Current HSE and NFU guidance states very clearly that children should NEVER ne left to play on farms unsuperivsed. They are workplaces that have a myriad of highly dangerous machinery, chemicals, vehicles, livestock. Farming families are often lax on it and underestimate the risks untila child is killed on seriously injured:

From NFU web site - 'Over the last 10 years, 31 children and young people, under the age of 16, have died in work-related incidents on farm, as well as a further 12 fatalities between the ages of 16 and 18.The most common causes of death and major injury are falling from or coming into contact with
vehicles and machinery, falls, drowning and asphyxiation'.

Farms are death traps

teethy2 · 18/03/2015 20:24

www.hse.gov.uk/campaigns/farmsafe/

This will list for you all the ways that children are injured and killed. The HSE runs events constantly to educate farmers to look after children on farms

CaptainHolt · 18/03/2015 20:30

I grew up on a farm and there is no way we would be allowed to disappear for 2 hours at age 6. We had mammoth stacks of hay and silos and no end of lethal equipment. We would have been allowed to play in the gardens and woods but even then not for 2 hours because of the streams. By 8 we probably would.
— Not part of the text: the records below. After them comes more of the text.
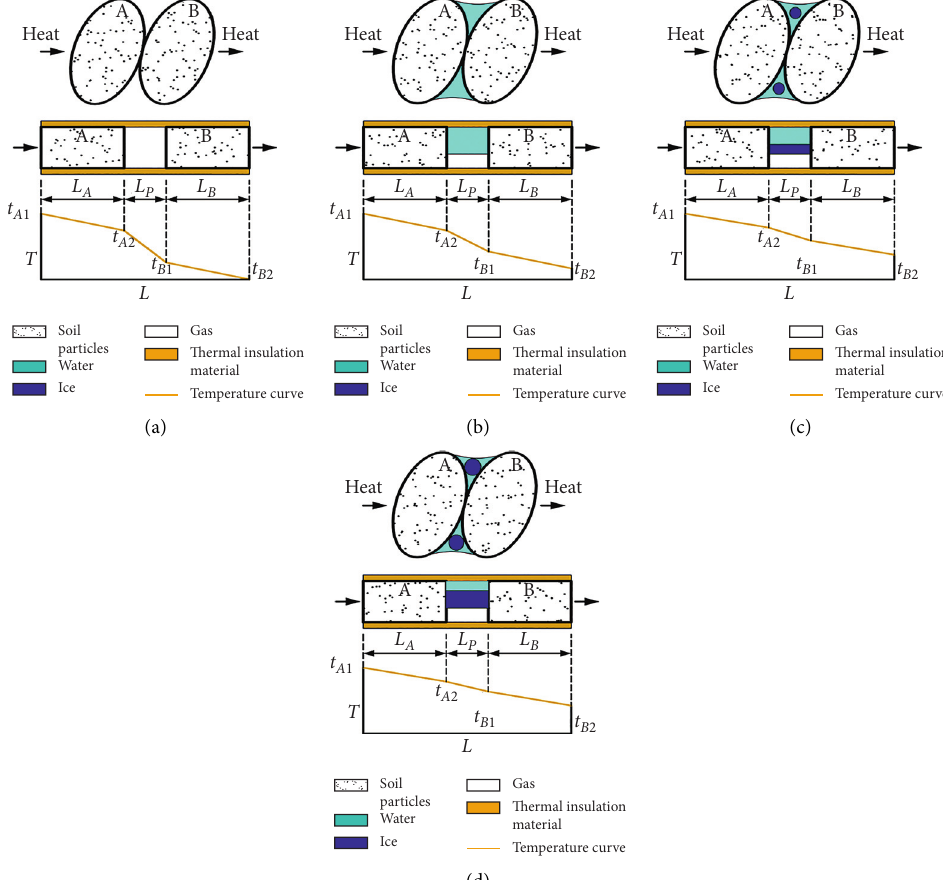
Figure 7: Schematic diagram of heat conduction between soil particles in different states: (a) dry soil; (b) wet soil at room (T); (c) early freezing stage of wet soil; (d) late freezing stage of wet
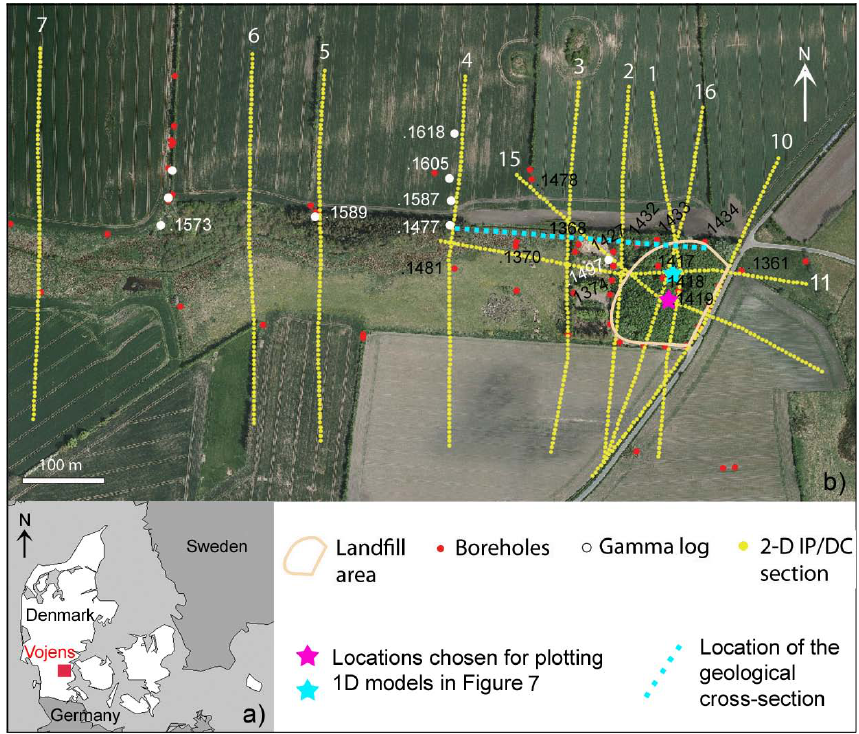
Fig. 1. The survey area. (a) Location of Vojens in the southern part of Denmark. (b) IP/DC sections (yellow dots) performed at the Hørløkke landfill (yellow area). The red dots point out the boreholes; the white dots refer to gamma log locations, and the dashed line fits the geological cross-section. The location of the watershed is about 1.5km east of the map. Copyright Cowi© .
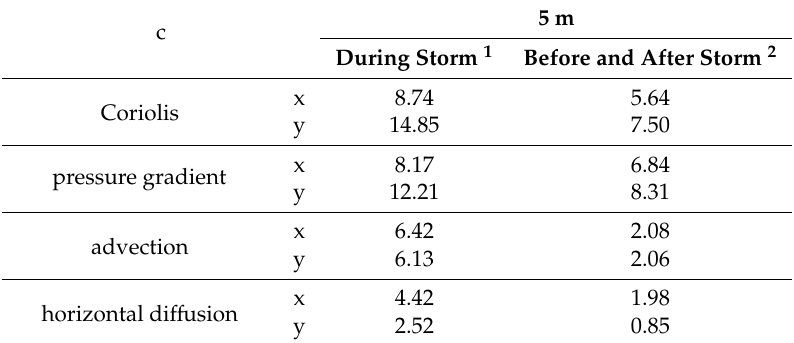
Table 1. Root mean square values of the terms in the momentum balance at MP. (units: 10 − 6 m s − 2 ).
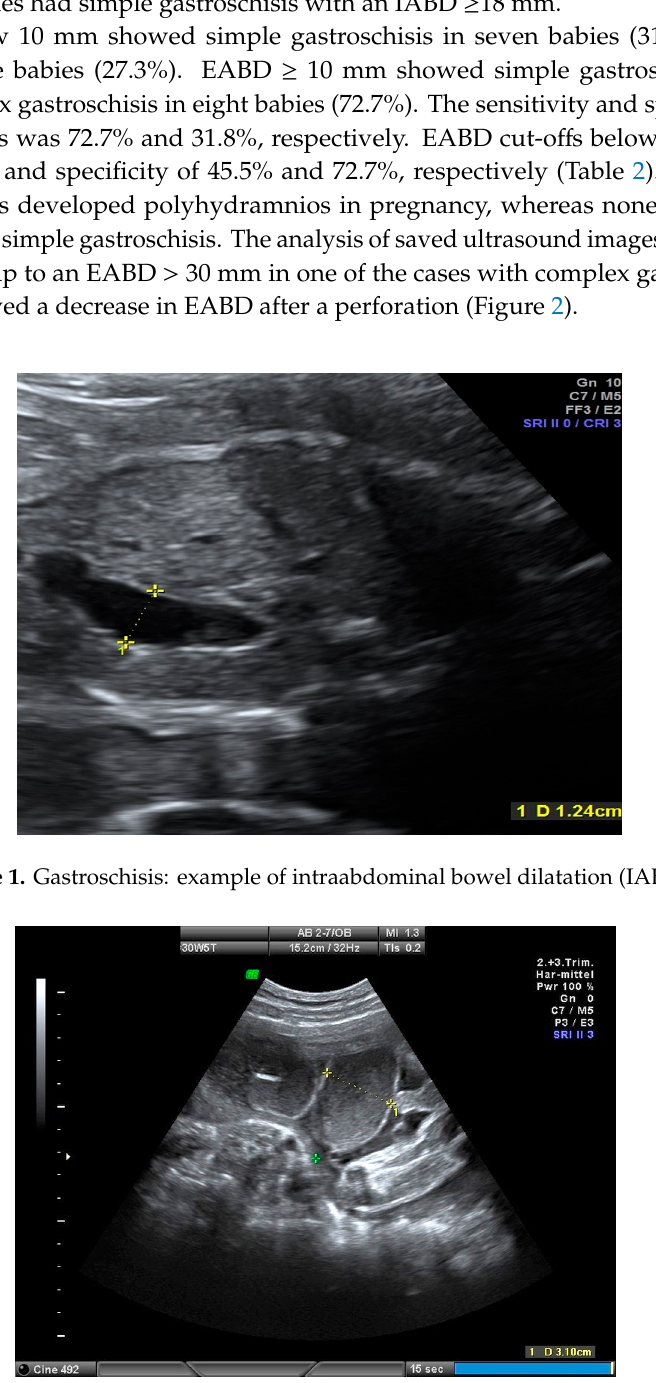
Figure 2. Gastroschisis: example of extra-abdominal bowel dilatation (EABD).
We learned how to shoot and drive as young teens but 6 is very young.

teethy2 · 18/03/2015 20:31

From Current HSE stats - Forty-five children and young people have died and more than 400 have been seriously injured on farms in
the last ten years.

I would not let any child of mine roam free on a farm.

WhatismyLife · 18/03/2015 20:31

YANBU. I Would not be happy about that at all. Farm or no farm, 6 is too young to be left unsupervised.

londonrach · 18/03/2015 20:37

My happiest childhood memory is visiting my best friend age 11 at her family farm and we (huge group of children from age 4 to 11) exploring, making dens in long grass, seeing the kittens in the barn, looking under chickens fir eggs etc until lunch. I know i saw no adults. My friends mum rang a bell at lunch tine. We disappeared then after lunch till 5pm too. It was amazing!!! I still reminder it as one of my best childhood memories. You ds was so luckily to have that freedom. However farms are dangerous! Im sure my friends mum were aware where we were but we just didnt see her.

treaclesoda · 18/03/2015 20:38

I'm a pretty laid back parent but I would expect pretty much constant supervision of a visiting 6 year old on a farm. I'm in rural N Ireland and children (and adults) dying in farm accidents here occurs with horrifying regularity.